Niech dzieje się teraz, jako Nike Burzana chce.
Może tę Wizję zasłonią znowu chmury milczeń, lub odpowie mi grad napaści za to, iż biorę obcy temat, że pozuję na Maga, że piszę niezrozumiale — („vox populi“ odczułem istotnie czasem, jako „nux vomica“).
Wertujących prawdę historyczną odsyłam do dzieł Diehla, Schlumbergera, Rambaud, Wasiljewa, Stasiulewicza, Sołowjowa, Bielajewa, Gfrörera, Liutpranda, Krumbachera, kardynała Pitry, Almutenabbiego, Konstantyna Porfyrogenety i innych, przedewszystkiem zaś do życia i mozajek Wschodu.
Lecz proszę, by nie znajdując u mnie Werony nad morzem, nie sądzili, iż wystawiłem gmach tylko Sciencyi. O głębiny ducha ludzkiego, o tajemnicę Jaźni, przejawiającej się w tych świetnych Apokaliptycznych czasach Bizancjum na szczytach jego potęgi, walczę przedewszystkiem, teraz jak i zawsze. Bazilissę Teofanu, poniżoną przez historję do roli wulgarnej pani Steinheil, wyniosłem na wyżyny, raz z powodu własnych kombinacyj historycznych, powtóre tym prawem, które czyni z Poety Mahatmę światów, zamkniętych w kopule jasnowidzącego nieba!
Postacie Światosława i X. Olgi, drogich narodowi rosyjskiemu, malowałem z surowym realizmem i absolutną prawdą dziejową.
Liutprand, biskup niemiecki, wystąpił mi tak jaskrawo na podstawie jego własnej kroniki.
Witeź Żórawjon niechaj nie obraza Polaków, jak Don Kichote nie obrażał Hiszpanów. Jest to wyobraziciel tego nienawistnego mi sentymentalnego idealizmu, tego frazesiku, jaki uchodzi u nas za poezję, ba, za proroctwa!
Trudniejsze wyrażenia, i opisy charakterystyczne dla bizantyjskiej kultury, znajdą swój komentarz na końcu książki.

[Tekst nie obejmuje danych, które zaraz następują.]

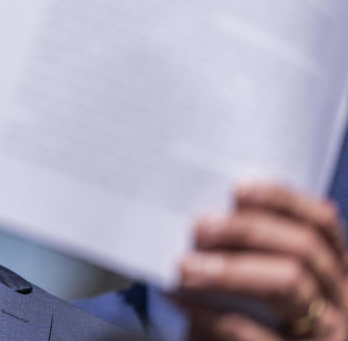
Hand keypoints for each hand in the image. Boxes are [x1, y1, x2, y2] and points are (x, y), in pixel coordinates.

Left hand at [177, 183, 347, 339]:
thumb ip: (246, 250)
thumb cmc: (243, 317)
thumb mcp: (254, 280)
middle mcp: (341, 299)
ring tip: (185, 266)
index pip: (322, 224)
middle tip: (198, 227)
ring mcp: (330, 332)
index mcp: (334, 270)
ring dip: (232, 270)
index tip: (237, 189)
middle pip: (305, 248)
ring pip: (290, 284)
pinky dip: (215, 316)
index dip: (283, 200)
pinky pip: (259, 334)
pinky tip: (183, 303)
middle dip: (249, 231)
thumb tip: (207, 215)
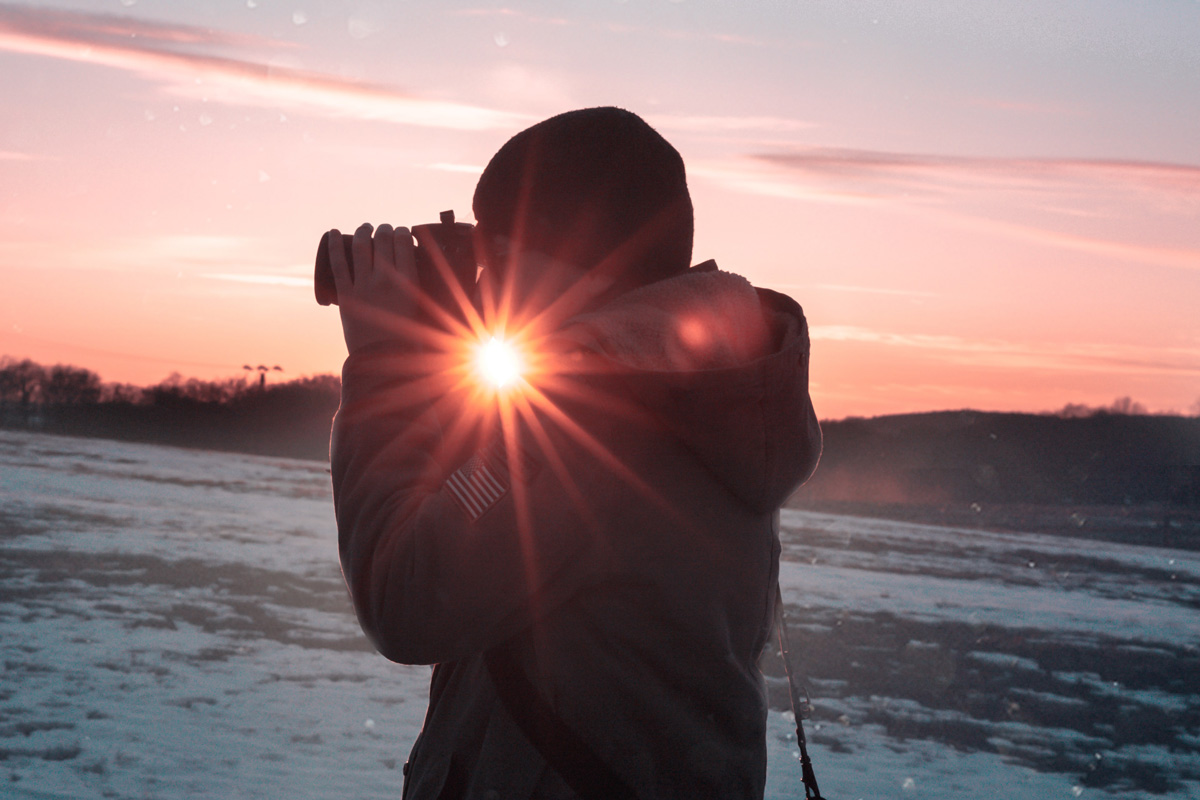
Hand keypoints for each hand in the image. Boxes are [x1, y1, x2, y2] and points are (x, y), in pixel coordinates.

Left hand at [329, 223, 419, 353]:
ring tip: (366, 227)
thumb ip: (423, 294)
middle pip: (383, 239)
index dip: (402, 232)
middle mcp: (385, 279)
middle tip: (385, 230)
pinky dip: (334, 245)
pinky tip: (333, 232)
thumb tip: (430, 281)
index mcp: (408, 282)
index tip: (402, 232)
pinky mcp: (345, 294)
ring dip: (365, 231)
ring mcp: (363, 285)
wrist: (382, 359)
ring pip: (362, 246)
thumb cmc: (408, 339)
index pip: (403, 242)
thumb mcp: (422, 310)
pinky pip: (338, 263)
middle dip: (385, 229)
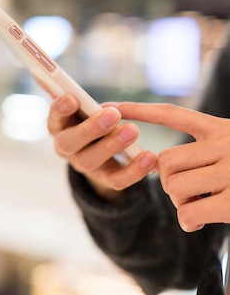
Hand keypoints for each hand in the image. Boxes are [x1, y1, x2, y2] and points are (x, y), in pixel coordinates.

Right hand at [48, 94, 156, 201]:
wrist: (100, 152)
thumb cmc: (87, 119)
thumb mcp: (77, 106)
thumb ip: (65, 92)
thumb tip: (43, 72)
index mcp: (58, 126)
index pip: (54, 117)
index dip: (60, 109)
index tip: (72, 97)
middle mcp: (66, 147)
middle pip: (70, 142)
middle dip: (90, 128)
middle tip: (112, 114)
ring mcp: (84, 165)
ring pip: (91, 160)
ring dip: (111, 145)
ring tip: (132, 130)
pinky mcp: (105, 179)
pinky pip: (117, 180)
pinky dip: (134, 170)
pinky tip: (150, 156)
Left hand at [117, 102, 229, 231]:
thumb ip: (204, 151)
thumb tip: (157, 166)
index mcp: (221, 129)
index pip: (172, 115)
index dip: (139, 111)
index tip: (112, 106)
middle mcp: (226, 144)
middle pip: (166, 160)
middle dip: (167, 180)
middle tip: (186, 194)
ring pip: (175, 185)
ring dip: (179, 202)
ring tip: (199, 206)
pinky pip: (189, 212)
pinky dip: (188, 221)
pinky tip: (197, 223)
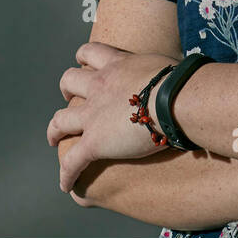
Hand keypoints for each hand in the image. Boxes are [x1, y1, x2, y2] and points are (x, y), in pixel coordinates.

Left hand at [47, 42, 181, 194]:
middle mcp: (99, 86)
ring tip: (54, 139)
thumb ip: (163, 73)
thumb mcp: (168, 67)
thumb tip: (182, 78)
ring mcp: (93, 115)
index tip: (84, 64)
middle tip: (71, 99)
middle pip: (69, 81)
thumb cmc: (182, 82)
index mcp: (117, 66)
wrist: (176, 98)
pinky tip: (66, 184)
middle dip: (67, 90)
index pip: (91, 52)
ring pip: (59, 120)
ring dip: (54, 130)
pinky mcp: (94, 142)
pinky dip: (67, 174)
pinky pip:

Wyjątkowym, którzy zechcą przemódz, może dość spadziste turnie tego dramatu, ofiarowuję kwiat myśli pewnego Poety perskiego; kwiat ów umieszczam tu nad Kaukazem duchowym skrzydlatej Bazilissy Teofanu: „Za skarby obu światów nie oddam jednej chwili marzenia mego, płonę jak gwiazda, znam cenę bólu iskry niebiańskiej“.